Intermediate-Task Transfer Learning with Pretrained Models for Natural Language Understanding: When and Why Does It Work?

Yada Pruksachatkun, Jason Phang, Haokun Liu, Phu Mon Htut, Xiaoyi Zhang, Richard Yuanzhe Pang, Clara Vania, Katharina Kann, Samuel R. Bowman

This is my second blog post. I intend to make these posts more frequently now as I’ve done the post-vaccination family visits I wanted to make. I saw a thread from NLP Twitter icon Yoav Goldberg a few days ago about it being a bad time to get into ML, and presumably by extension, NLP research. I think this paper gives some ideas of why this is the case. In the post-generative-pre-training (GPT) age of NLP, there’s an exceeding amount of focus on these models. In the fall/winter of 2018, there was a flurry of hype around these models, and the hype has perhaps, started to die down. I should take this time to plug some research that sought a different path at around the same time as GPT mania swept in. Harvard NLP put out this tutorial on latent variable models that was a stark, and novel contrast to seemingly everything else coming out at the time.

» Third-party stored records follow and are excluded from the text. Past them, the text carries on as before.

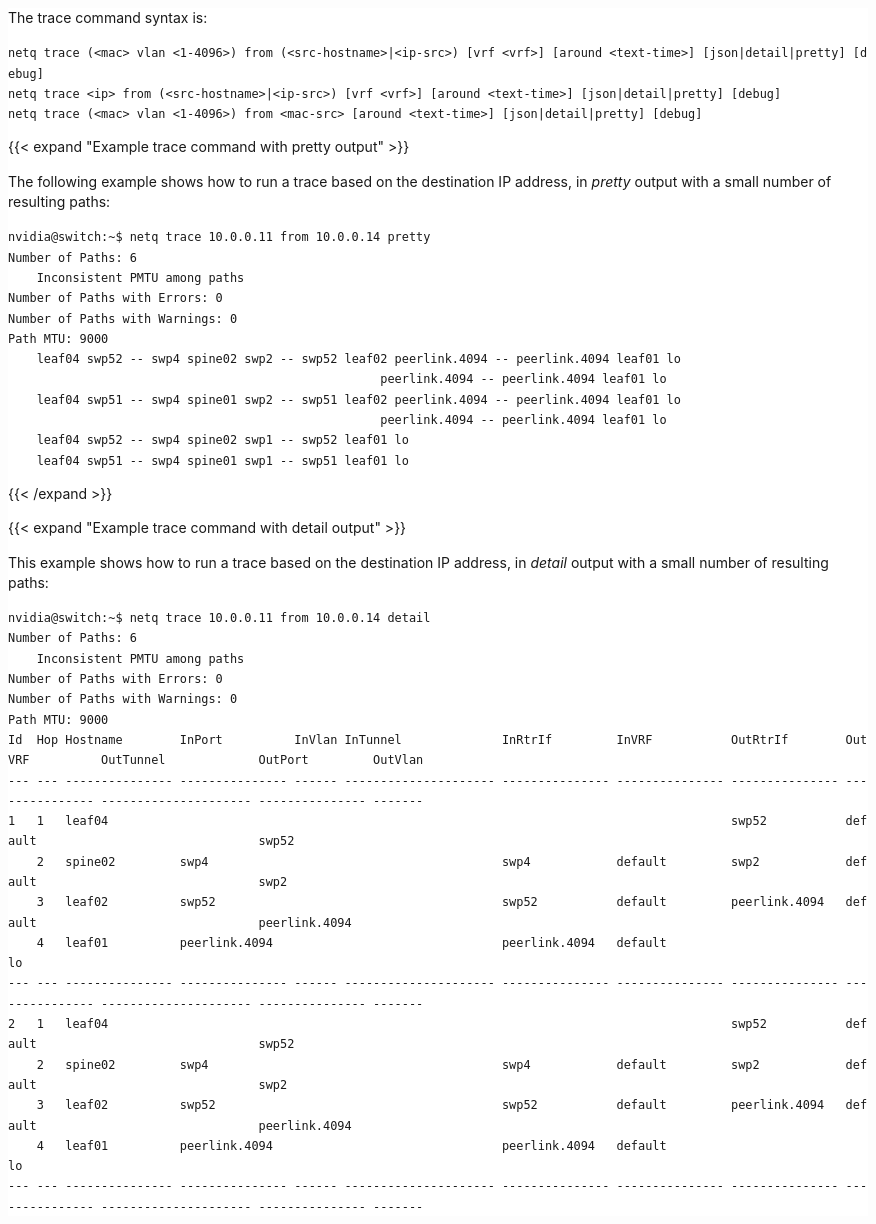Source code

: The trace command syntax is:

```
netq trace (<mac> vlan <1-4096>) from (<src-hostname>|<ip-src>) [vrf <vrf>] [around <text-time>] [json|detail|pretty] [debug]
netq trace <ip> from (<src-hostname>|<ip-src>) [vrf <vrf>] [around <text-time>] [json|detail|pretty] [debug]
netq trace (<mac> vlan <1-4096>) from <mac-src> [around <text-time>] [json|detail|pretty] [debug]
```

{{< expand "Example trace command with pretty output" >}}

The following example shows how to run a trace based on the destination IP address, in *pretty* output with a small number of resulting paths:

```
nvidia@switch:~$ netq trace 10.0.0.11 from 10.0.0.14 pretty
Number of Paths: 6
    Inconsistent PMTU among paths
Number of Paths with Errors: 0
Number of Paths with Warnings: 0
Path MTU: 9000
    leaf04 swp52 -- swp4 spine02 swp2 -- swp52 leaf02 peerlink.4094 -- peerlink.4094 leaf01 lo
                                                    peerlink.4094 -- peerlink.4094 leaf01 lo
    leaf04 swp51 -- swp4 spine01 swp2 -- swp51 leaf02 peerlink.4094 -- peerlink.4094 leaf01 lo
                                                    peerlink.4094 -- peerlink.4094 leaf01 lo
    leaf04 swp52 -- swp4 spine02 swp1 -- swp52 leaf01 lo
    leaf04 swp51 -- swp4 spine01 swp1 -- swp51 leaf01 lo
```
{{< /expand >}}

{{< expand "Example trace command with detail output" >}}

This example shows how to run a trace based on the destination IP address, in *detail* output with a small number of resulting paths:

```
nvidia@switch:~$ netq trace 10.0.0.11 from 10.0.0.14 detail
Number of Paths: 6
    Inconsistent PMTU among paths
Number of Paths with Errors: 0
Number of Paths with Warnings: 0
Path MTU: 9000
Id  Hop Hostname        InPort          InVlan InTunnel              InRtrIf         InVRF           OutRtrIf        OutVRF          OutTunnel             OutPort         OutVlan
--- --- --------------- --------------- ------ --------------------- --------------- --------------- --------------- --------------- --------------------- --------------- -------
1   1   leaf04                                                                                       swp52           default                               swp52
    2   spine02         swp4                                         swp4            default         swp2            default                               swp2
    3   leaf02          swp52                                        swp52           default         peerlink.4094   default                               peerlink.4094
    4   leaf01          peerlink.4094                                peerlink.4094   default                                                               lo
--- --- --------------- --------------- ------ --------------------- --------------- --------------- --------------- --------------- --------------------- --------------- -------
2   1   leaf04                                                                                       swp52           default                               swp52
    2   spine02         swp4                                         swp4            default         swp2            default                               swp2
    3   leaf02          swp52                                        swp52           default         peerlink.4094   default                               peerlink.4094
    4   leaf01          peerlink.4094                                peerlink.4094   default                                                               lo
--- --- --------------- --------------- ------ --------------------- --------------- --------------- --------------- --------------- --------------------- --------------- -------
```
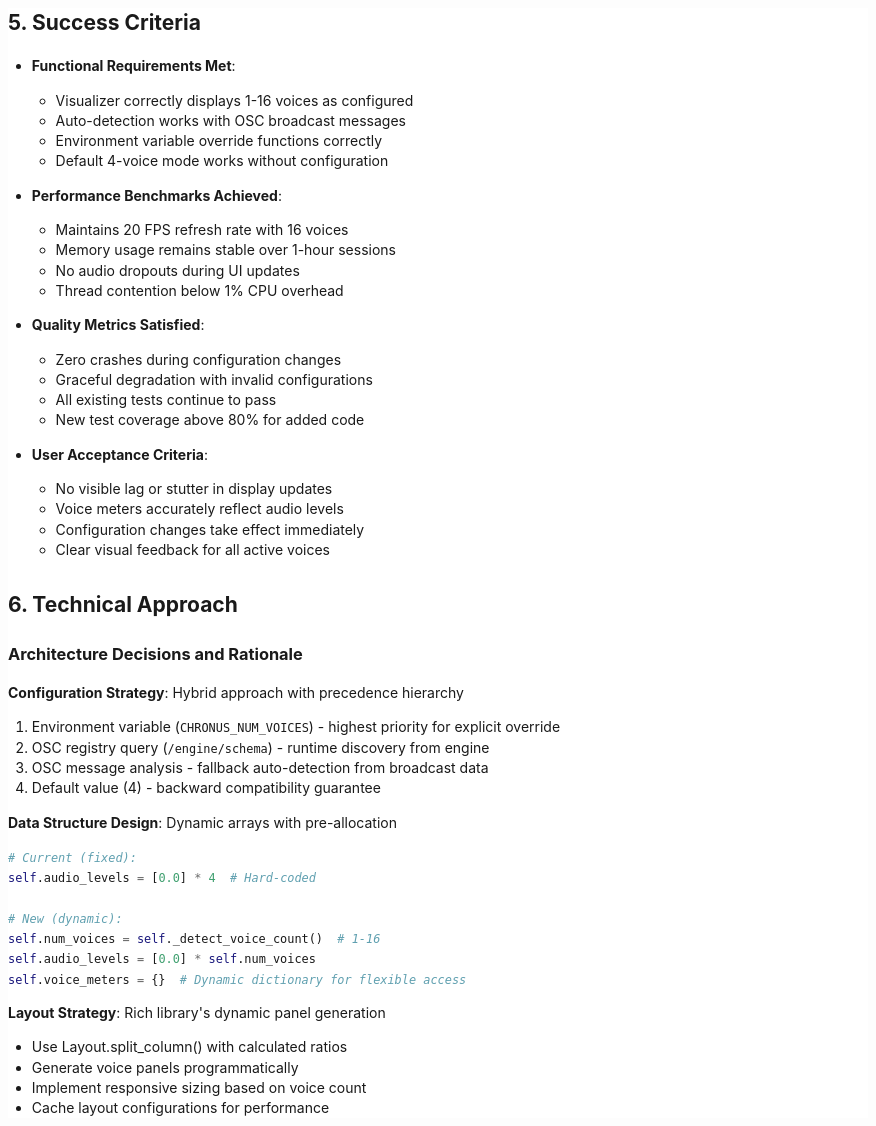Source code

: ## 5. Success Criteria

- **Functional Requirements Met**:
  - Visualizer correctly displays 1-16 voices as configured
  - Auto-detection works with OSC broadcast messages
  - Environment variable override functions correctly
  - Default 4-voice mode works without configuration

- **Performance Benchmarks Achieved**:
  - Maintains 20 FPS refresh rate with 16 voices
  - Memory usage remains stable over 1-hour sessions
  - No audio dropouts during UI updates
  - Thread contention below 1% CPU overhead

- **Quality Metrics Satisfied**:
  - Zero crashes during configuration changes
  - Graceful degradation with invalid configurations
  - All existing tests continue to pass
  - New test coverage above 80% for added code

- **User Acceptance Criteria**:
  - No visible lag or stutter in display updates
  - Voice meters accurately reflect audio levels
  - Configuration changes take effect immediately
  - Clear visual feedback for all active voices

## 6. Technical Approach

### Architecture Decisions and Rationale

**Configuration Strategy**: Hybrid approach with precedence hierarchy
1. Environment variable (`CHRONUS_NUM_VOICES`) - highest priority for explicit override
2. OSC registry query (`/engine/schema`) - runtime discovery from engine
3. OSC message analysis - fallback auto-detection from broadcast data
4. Default value (4) - backward compatibility guarantee

**Data Structure Design**: Dynamic arrays with pre-allocation
```python
# Current (fixed):
self.audio_levels = [0.0] * 4  # Hard-coded

# New (dynamic):
self.num_voices = self._detect_voice_count()  # 1-16
self.audio_levels = [0.0] * self.num_voices
self.voice_meters = {}  # Dynamic dictionary for flexible access
```

**Layout Strategy**: Rich library's dynamic panel generation
- Use Layout.split_column() with calculated ratios
- Generate voice panels programmatically
- Implement responsive sizing based on voice count
- Cache layout configurations for performance
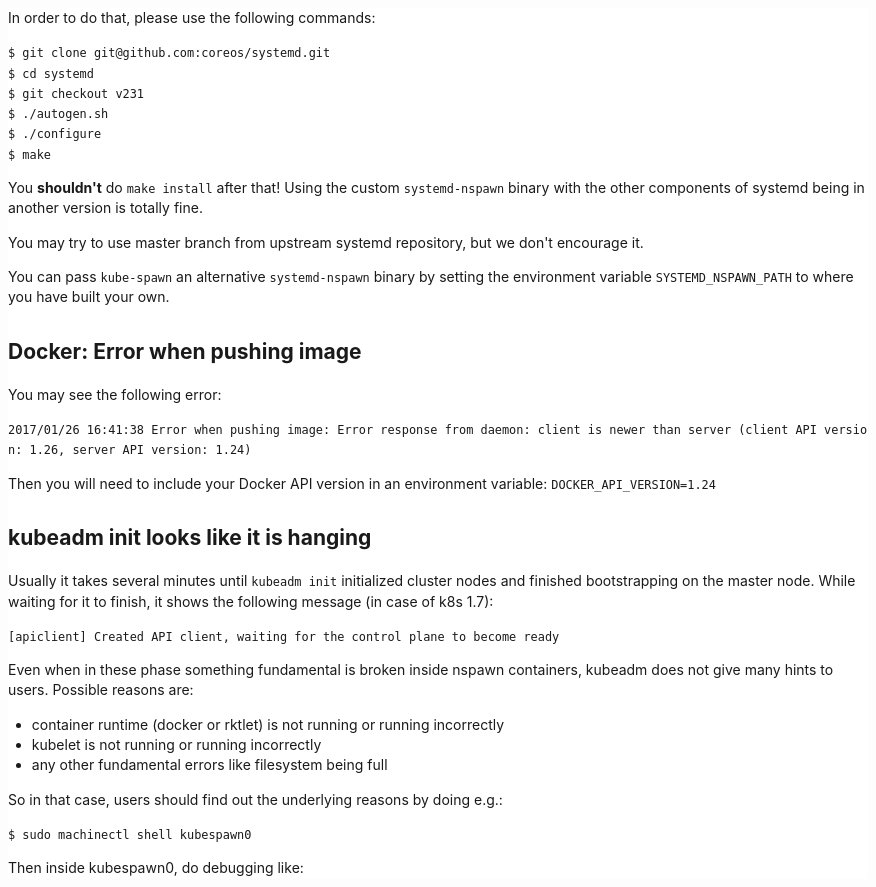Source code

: In order to do that, please use the following commands:

```
$ git clone git@github.com:coreos/systemd.git
$ cd systemd
$ git checkout v231
$ ./autogen.sh
$ ./configure
$ make
```

You **shouldn't** do `make install` after that! Using the custom
`systemd-nspawn` binary with the other components of systemd being
in another version is totally fine.

You may try to use master branch from upstream systemd repository, but we
don't encourage it.

You can pass `kube-spawn` an alternative `systemd-nspawn` binary by setting the
environment variable `SYSTEMD_NSPAWN_PATH` to where you have built your own.


## Docker: Error when pushing image

You may see the following error:
```
2017/01/26 16:41:38 Error when pushing image: Error response from daemon: client is newer than server (client API version: 1.26, server API version: 1.24)
```

Then you will need to include your Docker API version in an
environment variable: `DOCKER_API_VERSION=1.24 `

## kubeadm init looks like it is hanging

Usually it takes several minutes until `kubeadm init` initialized
cluster nodes and finished bootstrapping on the master node. While waiting
for it to finish, it shows the following message (in case of k8s 1.7):

```
[apiclient] Created API client, waiting for the control plane to become ready
```

Even when in these phase something fundamental is broken inside nspawn
containers, kubeadm does not give many hints to users. Possible reasons are:

* container runtime (docker or rktlet) is not running or running incorrectly
* kubelet is not running or running incorrectly
* any other fundamental errors like filesystem being full

So in that case, users should find out the underlying reasons by doing e.g.:

```
$ sudo machinectl shell kubespawn0
```

Then inside kubespawn0, do debugging like:
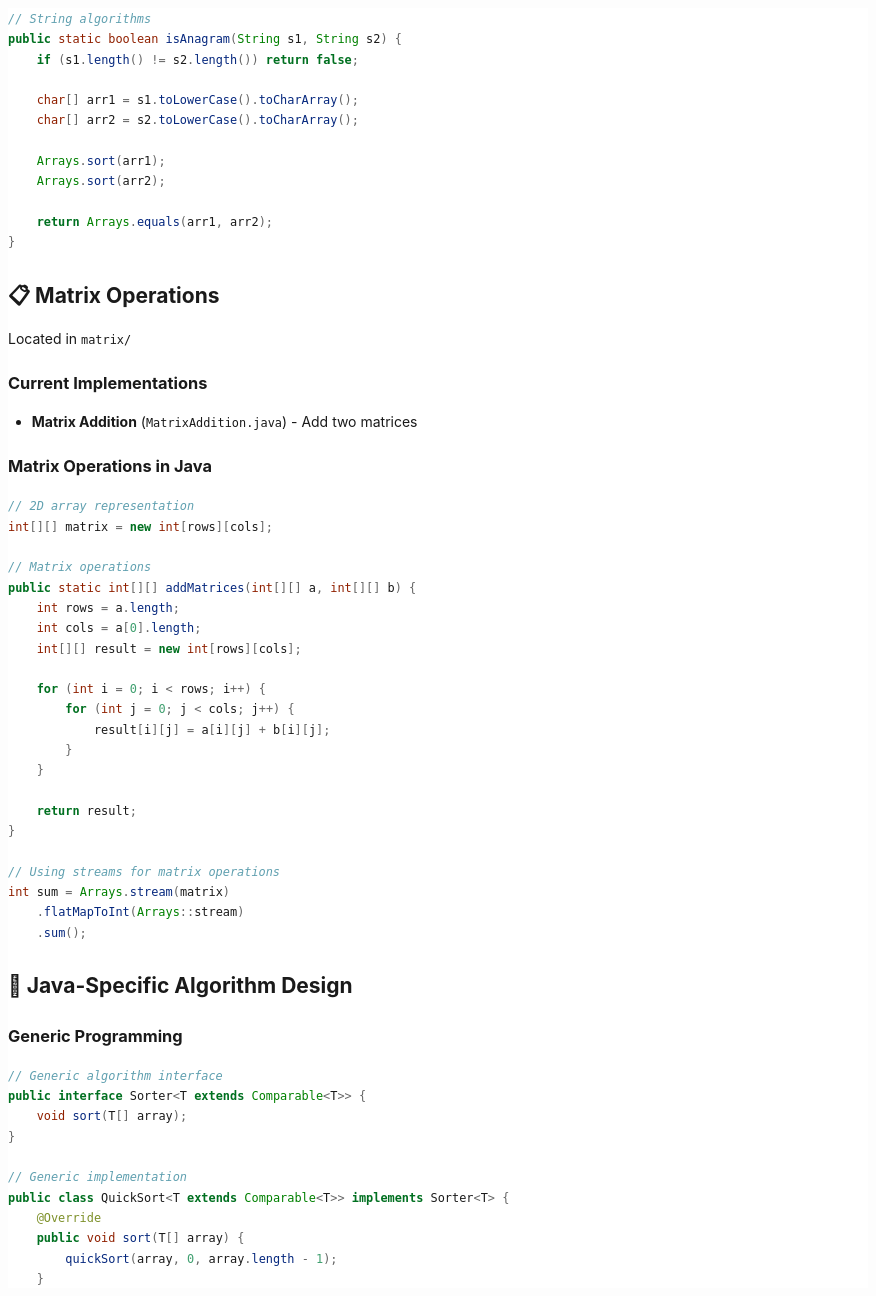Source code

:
 ```java
// String algorithms
public static boolean isAnagram(String s1, String s2) {
    if (s1.length() != s2.length()) return false;

    char[] arr1 = s1.toLowerCase().toCharArray();
    char[] arr2 = s2.toLowerCase().toCharArray();

    Arrays.sort(arr1);
    Arrays.sort(arr2);

    return Arrays.equals(arr1, arr2);
}
```

## 📋 Matrix Operations

Located in `matrix/`

### Current Implementations
- **Matrix Addition** (`MatrixAddition.java`) - Add two matrices

### Matrix Operations in Java
```java
// 2D array representation
int[][] matrix = new int[rows][cols];

// Matrix operations
public static int[][] addMatrices(int[][] a, int[][] b) {
    int rows = a.length;
    int cols = a[0].length;
    int[][] result = new int[rows][cols];

    for (int i = 0; i < rows; i++) {
        for (int j = 0; j < cols; j++) {
            result[i][j] = a[i][j] + b[i][j];
        }
    }

    return result;
}

// Using streams for matrix operations
int sum = Arrays.stream(matrix)
    .flatMapToInt(Arrays::stream)
    .sum();
```

## 🎯 Java-Specific Algorithm Design

### Generic Programming
```java
// Generic algorithm interface
public interface Sorter<T extends Comparable<T>> {
    void sort(T[] array);
}

// Generic implementation
public class QuickSort<T extends Comparable<T>> implements Sorter<T> {
    @Override
    public void sort(T[] array) {
        quickSort(array, 0, array.length - 1);
    }
```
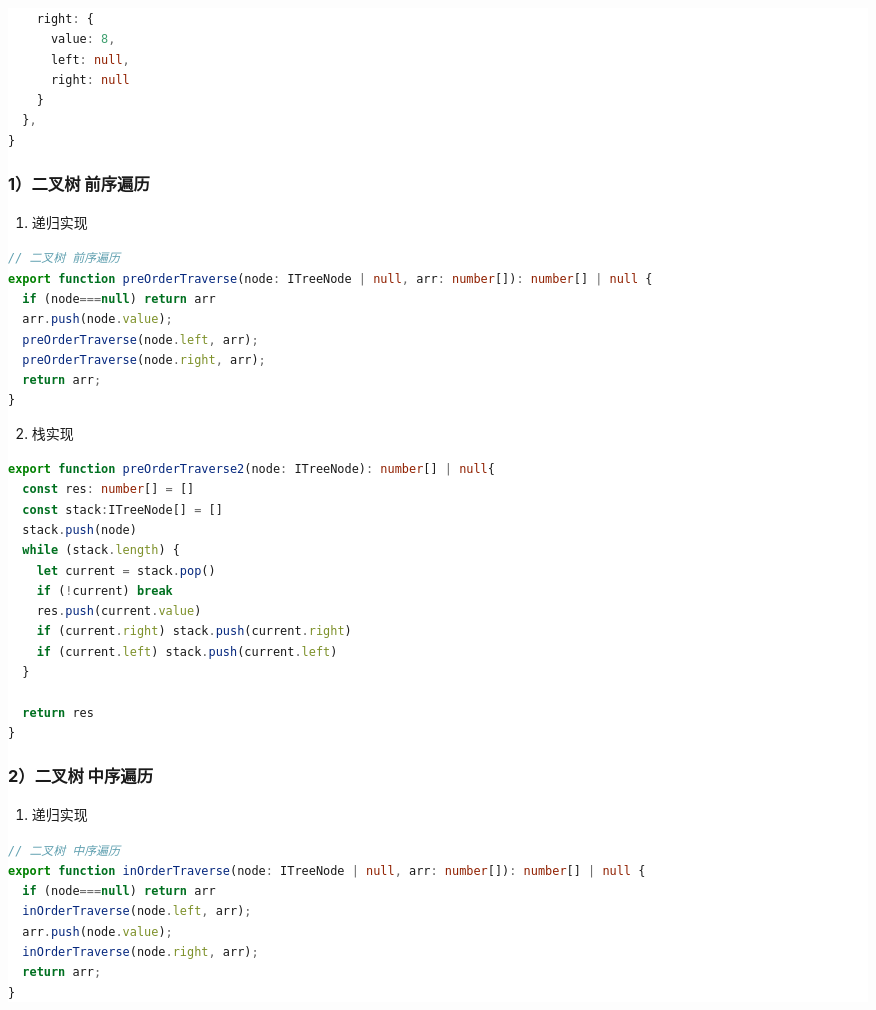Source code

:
 ```typescript
    right: {
      value: 8,
      left: null,
      right: null
    }
  },
}
```

### 1）二叉树 前序遍历

1. 递归实现

```typescript
// 二叉树 前序遍历
export function preOrderTraverse(node: ITreeNode | null, arr: number[]): number[] | null {
  if (node===null) return arr
  arr.push(node.value);
  preOrderTraverse(node.left, arr);
  preOrderTraverse(node.right, arr);
  return arr;
}
```

2. 栈实现

```typescript
export function preOrderTraverse2(node: ITreeNode): number[] | null{
  const res: number[] = []
  const stack:ITreeNode[] = []
  stack.push(node)
  while (stack.length) {
    let current = stack.pop()
    if (!current) break
    res.push(current.value)
    if (current.right) stack.push(current.right)
    if (current.left) stack.push(current.left)
  }

  return res
}
```

### 2）二叉树 中序遍历

1. 递归实现

```typescript
// 二叉树 中序遍历
export function inOrderTraverse(node: ITreeNode | null, arr: number[]): number[] | null {
  if (node===null) return arr
  inOrderTraverse(node.left, arr);
  arr.push(node.value);
  inOrderTraverse(node.right, arr);
  return arr;
}
```

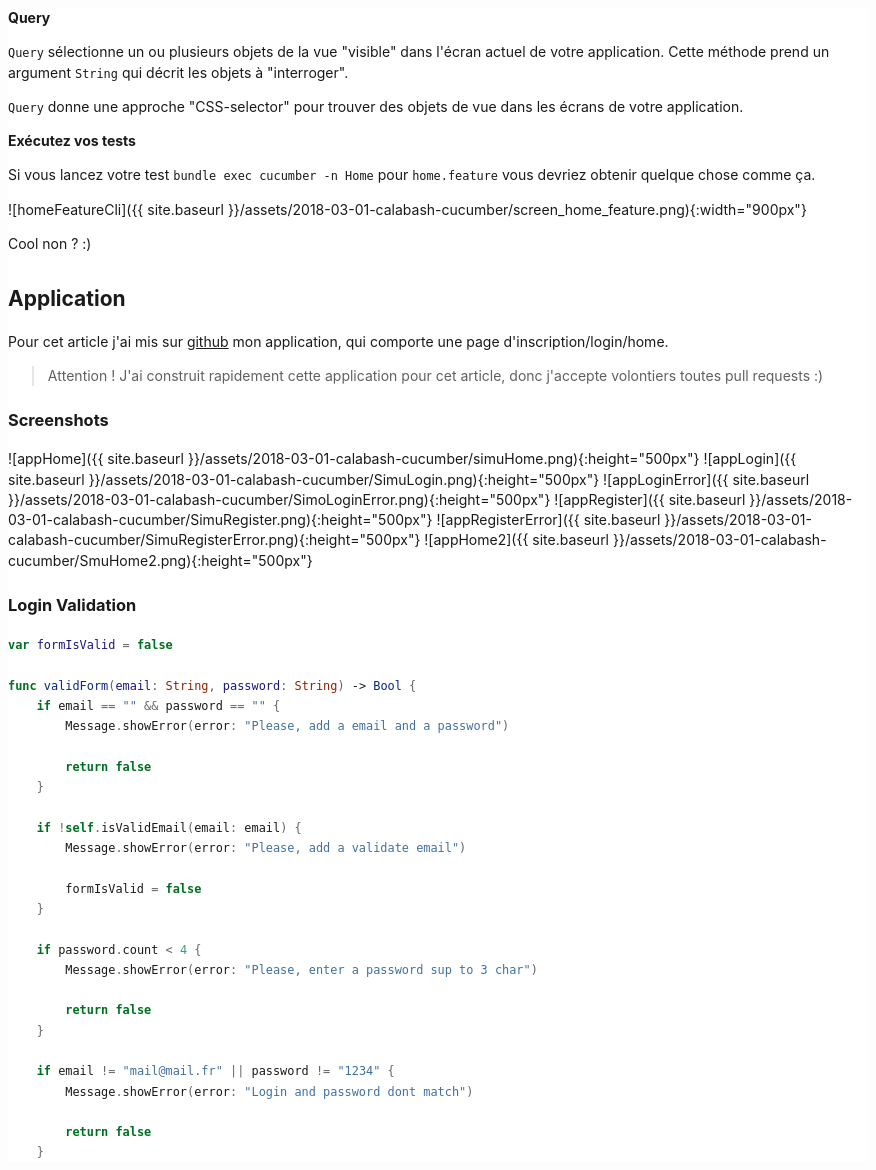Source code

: **Query**

`Query` sélectionne un ou plusieurs objets de la vue "visible" dans l'écran actuel de votre application. Cette méthode prend un argument `String` qui décrit les objets à "interroger".

`Query` donne une approche "CSS-selector" pour trouver des objets de vue dans les écrans de votre application.

**Exécutez vos tests**

Si vous lancez votre test `bundle exec cucumber -n Home` pour `home.feature` vous devriez obtenir quelque chose comme ça.

![homeFeatureCli]({{ site.baseurl }}/assets/2018-03-01-calabash-cucumber/screen_home_feature.png){:width="900px"}

Cool non ? :)

## Application

Pour cet article j'ai mis sur [github](https://github.com/Prims47/CalabashCucumber) mon application, qui comporte une page d'inscription/login/home.

> Attention ! J'ai construit rapidement cette application pour cet article, donc j'accepte volontiers toutes pull requests :)

### Screenshots

![appHome]({{ site.baseurl }}/assets/2018-03-01-calabash-cucumber/simuHome.png){:height="500px"}
![appLogin]({{ site.baseurl }}/assets/2018-03-01-calabash-cucumber/SimuLogin.png){:height="500px"}
![appLoginError]({{ site.baseurl }}/assets/2018-03-01-calabash-cucumber/SimoLoginError.png){:height="500px"}
![appRegister]({{ site.baseurl }}/assets/2018-03-01-calabash-cucumber/SimuRegister.png){:height="500px"}
![appRegisterError]({{ site.baseurl }}/assets/2018-03-01-calabash-cucumber/SimuRegisterError.png){:height="500px"}
![appHome2]({{ site.baseurl }}/assets/2018-03-01-calabash-cucumber/SmuHome2.png){:height="500px"}

### Login Validation

```swift
var formIsValid = false

func validForm(email: String, password: String) -> Bool {
    if email == "" && password == "" {
        Message.showError(error: "Please, add a email and a password")

        return false
    }

    if !self.isValidEmail(email: email) {
        Message.showError(error: "Please, add a validate email")

        formIsValid = false
    }

    if password.count < 4 {
        Message.showError(error: "Please, enter a password sup to 3 char")

        return false
    }

    if email != "mail@mail.fr" || password != "1234" {
        Message.showError(error: "Login and password dont match")

        return false
    }
```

Now, getting back to the GPT hype. At present, there still exists tons of questions around why and how GPT works. My previous post explored a paper that delved into the how in a good level of detail, the main finding that there was poor semantic encoding as shown through probing tasks. This paper exists as an exhaustive search of approaches around transfer learning and probing tasks to brute force an answer to how and why these models perform the way they do. More specifically, the paper focuses on answering the following:

• What kind of tasks tend to make good intermediate tasks across a wide variety of target tasks?

• Which linguistic skills does a model learn from intermediate-task training?

• Which skills learned from intermediate tasks help the model succeed on which target tasks?

An intermediate task is a task meant to fine-tune the parameters of the model. For instance, one might imagine using an intermediate task of broader QA before tackling a more specific QA dataset; a transfer learning experience if you will. After learning this intermediate task, the model is then fine-tuned on and applied to a target task. You can imagine 2 intermediate tasks and a single target task and being able to answer which intermediate task was more helpful. This paper expands this to 11 intermediate tasks and 10 target tasks. A final step is taken with a probing task akin to the previous paper, used to answer what exactly was learned that contributed to performance on the target task.

The paper finds that specific intermediate task training does matter, and that there’s a pattern to which tasks improve performance the most. More specifically, the authors found certain tasks that would lead the model astray in target task performance, and others that led to gains in target task performance. The intermediate tasks that improved performance were of a similar ilk: those focused on broad, general knowledge. Commonsense QA focuses on a form of reading comprehension, and HellaSwag requires the model to complete a story. This is compared with poor performance on tasks that are more narrow, including one testing social intelligence, and another tagging word tokens. This ties into the authors’ explanation of catastrophic forgetting deriving from intermediate task training impacting target task performance. The remedies the authors suggest here make sense. I would be interested in seeing whether freezing certain layers of the network would also be beneficial here as described by Howard & Ruder, 2018 and in my last old blog post

The authors point out that the probing tasks which correlate best with target task performance closely resemble masked language modeling, which is effectively the pre-trained model, so not all that surprising in this case. Otherwise, “there is little to no correlation between target-task and probing-task performance for these skills.” Spooky. I think there remains a lot more work to be done with probing to make this a completely fruitful venture as any probing data set likely exhibits biases that makes it difficult to say that performance on such a task means knowledge of a concept. Unclear what that solution is exactly, although I think pruning the dataset of outlier data points, or expanding the datasets could perhaps be useful.

Overall, this paper partially peels back the layers of the mysterious black boxes of GPT models. This touches on an idea I’ve wanted to explore for a while around training regiments, and ordering of training tasks to be completed in a way that builds and doesn’t chip away at consolidated learning (catastrophic forgetting). Concepts in humans are built hierarchically (one needs to know some basic human biology before understanding the limbic system), and we should expect the same from the BERT’s and ELMO’s of this world. I’d be curious to play around with layer freezing and creation to vaguely mimic the growth of new human neural networks. Ultimately, this paper leaves a lot more questions that I hope to explore in future blog posts.